4 марта сообщили, что он болен, а 5-го — что его не стало. Это был такой траур, такое горе для всей страны — и на улице, в очередях за хлебом… Атмосфера общей трагедии.
Как относились к Сталину родители, я не знаю — они нам ничего не говорили, тогда нельзя было ничего такого говорить, тем более детям. Если, например, кто-то анекдот в доме расскажет — все, посадили, кого на три года, кого на пять, а кто вообще без вести пропал. Я думаю, взрослые боялись и ждали, когда все это кончится. В нашей семье репрессированных не было, хотя папа работал секретарем партийной организации, потом директором, был делегатом всех съездов, пока Сталин не умер.
А мы, дети, преклонялись ему, как идолу — мы ведь выросли с этим именем, с этими идеями, другого вообще ничего не было.
Когда это случилось, нас собрали в школе — женской школе № 15 на Донской — и объявили, что умер наш вождь, родной человек. Все рыдали, с ума сходили и думали, как мы будем дальше жить без него. Крик стоял и плач.
И мы пошли прощаться со Сталиным — кажется, с соседками по коммунальной квартире, нас несколько девчонок было. В нашей квартире жили двадцать человек, из них восемь детей. Взрослые все на работе, мы пошли самостоятельно. Мы жили на Донской улице, начало Ленинского проспекта, метро Октябрьская, 15–20 минут пешком от Кремля. Добрались до Большого Каменного моста, давка была жуткая — не знаю, как мы там уцелели, маленькие, хрупкие, 40-й и 38-й размеры, полуголодные дети военных лет.

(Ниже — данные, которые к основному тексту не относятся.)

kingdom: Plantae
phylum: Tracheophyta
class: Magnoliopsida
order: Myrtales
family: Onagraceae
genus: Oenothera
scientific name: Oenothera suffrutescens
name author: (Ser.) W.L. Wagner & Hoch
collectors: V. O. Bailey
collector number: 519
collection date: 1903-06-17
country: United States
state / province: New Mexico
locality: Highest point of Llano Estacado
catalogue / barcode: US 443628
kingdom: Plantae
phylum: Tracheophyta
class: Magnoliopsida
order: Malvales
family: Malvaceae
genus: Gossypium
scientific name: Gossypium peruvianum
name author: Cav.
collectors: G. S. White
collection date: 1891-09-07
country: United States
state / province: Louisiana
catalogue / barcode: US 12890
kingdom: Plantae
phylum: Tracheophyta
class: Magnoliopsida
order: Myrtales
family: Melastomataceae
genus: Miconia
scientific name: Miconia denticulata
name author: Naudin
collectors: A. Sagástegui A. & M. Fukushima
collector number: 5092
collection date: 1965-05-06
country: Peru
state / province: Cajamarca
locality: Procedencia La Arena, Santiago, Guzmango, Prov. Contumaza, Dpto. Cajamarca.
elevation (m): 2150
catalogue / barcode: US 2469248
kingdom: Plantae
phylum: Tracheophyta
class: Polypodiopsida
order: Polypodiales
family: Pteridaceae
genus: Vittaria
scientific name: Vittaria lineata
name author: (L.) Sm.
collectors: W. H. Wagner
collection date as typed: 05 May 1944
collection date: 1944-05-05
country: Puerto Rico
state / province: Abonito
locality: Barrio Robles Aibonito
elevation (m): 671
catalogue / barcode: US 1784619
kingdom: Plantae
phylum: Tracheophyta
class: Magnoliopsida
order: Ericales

Людей просто давили — крик, ор, шагали по людям. Люди лежали на земле — не знаю, живые или мертвые, по ним толпа шла. Вот это я помню очень хорошо.
Мы сообразили, что нас просто придавят, если еще хоть два шага сделаем, чуть-чуть не дошли и вернулись, я уже совершенно не помню, каким образом. Когда пришли домой, нам, конечно, родители устроили взбучку за то, что пошли без разрешения.
Атмосфера трагедии длилась долго. Все мы ходили в трауре, плакали — и в школе плакали, и, когда по улице ходили, плакали. Приходили на Красную площадь и знали — вот дом правительства, а его нет…
Потом отношение к Сталину изменилось — наверное еще до XX съезда. Его похоронили, прошло какое-то время, может месяц, может два, может полгода… У нас же многонаселенные были квартиры, из нашего дома тоже многие в 1937 году попали в тюрьмы.
У нас дома был портрет Сталина очень красивый, сантиметров 60–70 в длину и в ширину около полуметра, а внутри — букет из засушенных цветов. Не помню, до XX съезда, или сразу после, мы сняли этот портрет, все раскурочили, разорвали и выбросили.